La historia reciente y la meca Maracay
La historia del rap en Venezuela no es nueva, como ya adelantamos, pero su presencia comercial y masiva es relativamente reciente, desde que pioneros del nivel de La Corte, Vagos y maleantes, Guerrilla Seca, DJ 13, Dr. Scratch, 3 Dueños y la compilación Venezuela Subterránea colocaron en la mira a la escena rapera venezolana entre mediados y finales de los años noventa.
Hoy día, el epicentro del rap no es precisamente Caracas sino Maracay, de donde ha salido una camada impresionante de figuras de alcance internacional como Akapellah (específicamente de Palo Negro) quien ha grabado con gigantes como DJ Khaled, Akon y Fat Joe, pero en cada ciudad capital o pueblo aislado irrumpen singulares “hipoperos” de importancia hemisférica, como el mítico Canserbero (estrella y mártir, también de Maracay) o los divertiros Campesinos Rap, quienes han mimetizado la jerga rural venezolana con los modismos y anglicismos del hip hop.
Los estigmas siguen siendo una dura carga: el encuentro Origen showcase (...) suscitó una agria polémica con la jerarquía eclesiástica que prácticamente les señaló de herejes y los condenó al infierno
Neutro Shorty (ahora sonando como el mejor sonero), Apache, Gona, Gregory Palencia, Lil Supa, etcétera, despuntan como estrellas del mundo hispanoparlante del rap, y su presencia protagónica y éxitos de tarima son, dicho por los conocedores latinoamericanos, arrolladores.

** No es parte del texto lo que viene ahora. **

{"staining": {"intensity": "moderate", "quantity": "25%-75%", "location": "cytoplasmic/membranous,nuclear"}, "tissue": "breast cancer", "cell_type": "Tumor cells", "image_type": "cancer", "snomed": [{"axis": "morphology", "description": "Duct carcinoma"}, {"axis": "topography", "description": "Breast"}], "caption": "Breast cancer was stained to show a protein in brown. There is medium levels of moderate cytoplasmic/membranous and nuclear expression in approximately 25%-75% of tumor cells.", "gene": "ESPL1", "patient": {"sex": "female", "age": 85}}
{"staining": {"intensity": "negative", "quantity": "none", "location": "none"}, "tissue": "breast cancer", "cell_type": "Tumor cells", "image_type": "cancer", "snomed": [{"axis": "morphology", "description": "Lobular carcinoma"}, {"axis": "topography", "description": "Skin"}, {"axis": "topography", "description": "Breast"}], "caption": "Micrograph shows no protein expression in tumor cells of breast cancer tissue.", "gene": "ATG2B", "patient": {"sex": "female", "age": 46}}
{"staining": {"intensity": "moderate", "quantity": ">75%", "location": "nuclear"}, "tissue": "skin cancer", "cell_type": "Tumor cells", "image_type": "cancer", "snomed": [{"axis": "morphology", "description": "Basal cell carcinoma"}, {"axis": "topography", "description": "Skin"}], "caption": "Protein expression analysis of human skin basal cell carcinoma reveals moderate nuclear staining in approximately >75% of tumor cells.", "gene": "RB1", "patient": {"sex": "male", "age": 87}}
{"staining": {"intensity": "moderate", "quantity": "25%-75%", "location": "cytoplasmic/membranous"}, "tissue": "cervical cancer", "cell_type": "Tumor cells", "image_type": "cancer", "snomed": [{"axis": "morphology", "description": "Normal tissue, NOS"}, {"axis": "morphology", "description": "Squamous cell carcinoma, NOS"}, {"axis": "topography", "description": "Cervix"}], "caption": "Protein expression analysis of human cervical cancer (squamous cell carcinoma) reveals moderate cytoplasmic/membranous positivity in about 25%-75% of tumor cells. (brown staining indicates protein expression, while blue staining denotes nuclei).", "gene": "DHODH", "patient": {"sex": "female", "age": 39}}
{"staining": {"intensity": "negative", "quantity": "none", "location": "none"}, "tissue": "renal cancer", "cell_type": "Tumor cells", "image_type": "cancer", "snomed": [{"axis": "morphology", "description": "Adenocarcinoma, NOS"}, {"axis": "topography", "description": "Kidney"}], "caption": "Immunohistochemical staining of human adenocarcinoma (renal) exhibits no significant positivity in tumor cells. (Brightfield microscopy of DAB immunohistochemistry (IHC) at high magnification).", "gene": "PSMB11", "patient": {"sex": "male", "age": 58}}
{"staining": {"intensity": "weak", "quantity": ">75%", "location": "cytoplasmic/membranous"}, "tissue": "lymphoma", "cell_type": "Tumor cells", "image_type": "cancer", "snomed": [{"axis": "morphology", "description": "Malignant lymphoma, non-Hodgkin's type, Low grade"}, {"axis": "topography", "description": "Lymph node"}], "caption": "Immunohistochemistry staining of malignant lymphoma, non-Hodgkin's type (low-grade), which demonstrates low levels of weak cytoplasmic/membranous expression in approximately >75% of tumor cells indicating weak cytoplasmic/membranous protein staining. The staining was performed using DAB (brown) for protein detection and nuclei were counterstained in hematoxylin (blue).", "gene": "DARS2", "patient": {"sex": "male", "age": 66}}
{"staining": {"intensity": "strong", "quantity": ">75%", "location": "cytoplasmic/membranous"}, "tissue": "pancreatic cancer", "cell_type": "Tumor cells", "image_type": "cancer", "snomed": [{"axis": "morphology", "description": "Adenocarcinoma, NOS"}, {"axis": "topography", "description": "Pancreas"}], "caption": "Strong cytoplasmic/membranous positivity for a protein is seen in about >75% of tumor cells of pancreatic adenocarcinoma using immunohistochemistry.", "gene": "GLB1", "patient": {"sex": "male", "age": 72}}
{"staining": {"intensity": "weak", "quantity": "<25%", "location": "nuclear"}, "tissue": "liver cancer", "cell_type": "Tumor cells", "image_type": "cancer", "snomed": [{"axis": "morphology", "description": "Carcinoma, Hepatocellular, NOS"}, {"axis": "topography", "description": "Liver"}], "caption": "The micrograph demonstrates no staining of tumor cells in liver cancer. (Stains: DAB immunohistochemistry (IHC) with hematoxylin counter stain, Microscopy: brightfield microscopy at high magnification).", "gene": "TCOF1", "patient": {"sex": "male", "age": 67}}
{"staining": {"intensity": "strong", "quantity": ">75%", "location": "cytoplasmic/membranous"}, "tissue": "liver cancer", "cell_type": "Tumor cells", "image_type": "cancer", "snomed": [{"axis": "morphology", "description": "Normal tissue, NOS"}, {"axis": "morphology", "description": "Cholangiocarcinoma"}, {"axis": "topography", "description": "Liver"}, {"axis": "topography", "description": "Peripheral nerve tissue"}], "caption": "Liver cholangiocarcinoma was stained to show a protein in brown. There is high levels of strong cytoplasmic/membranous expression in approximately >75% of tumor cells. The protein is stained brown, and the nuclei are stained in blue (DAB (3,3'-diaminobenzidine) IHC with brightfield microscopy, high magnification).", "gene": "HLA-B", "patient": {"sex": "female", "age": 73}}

Pero -siempre hay un pero- la escena no tiene mayor pegada comercial porque “existe el talento, pero no hay una infraestructura comercial” nos advierte un reincidente aka Cenz, quien ha luchado durante años por agremiar y dignificar a los hipoperos de la región.
“Más allá de ser un género musical, el hip hop ha sido una forma de ver la vida, de hacer rutinas, y eso se traduce en una autoexpresión e identidad del ser humano. Es una manera de comunicarse auténticamente, a través de letras, bailes, experiencias, aspiraciones, luchas, y creo que eso ha conllevado a que muchas personas congenien con situaciones similares y se sientan identificadas a través de este movimiento” relata Ruedak, actual voz femenina del rap venezolano con importante presencia en escenarios habitualmente dominados por chicos.
La salsa, hay que decirlo, sin duda es la expresión de música urbana más popular y extendida en la juventud venezolana desde que estalló el boom de la Fania en los años setenta del siglo pasado. Pero, en proporción con la irreverencia y narrativa de los tiempos que corren, parece que el rap, como fórmula musical, es un eje transversal del lenguaje chancero pero efectivo de esta generación. Lo intuyo, y en ello me ayuda mi chamo, el rapero de diez años que ahora, a sus dieciseis, toca la Gymnopédies No. 3 al piano, una compleja elaboración del genio de la música clásica Erik Satie, y lo hace casi con la misma fascinación con la que escucha a Kanye West quien ocupa un nivel superior (según me explica mi hijo) a lo que alguna vez fue novedoso en el rap.
Para mí, ese eclecticismo es una lección de tolerancia y evidencia del perfil de un chamo promedio del siglo XXI.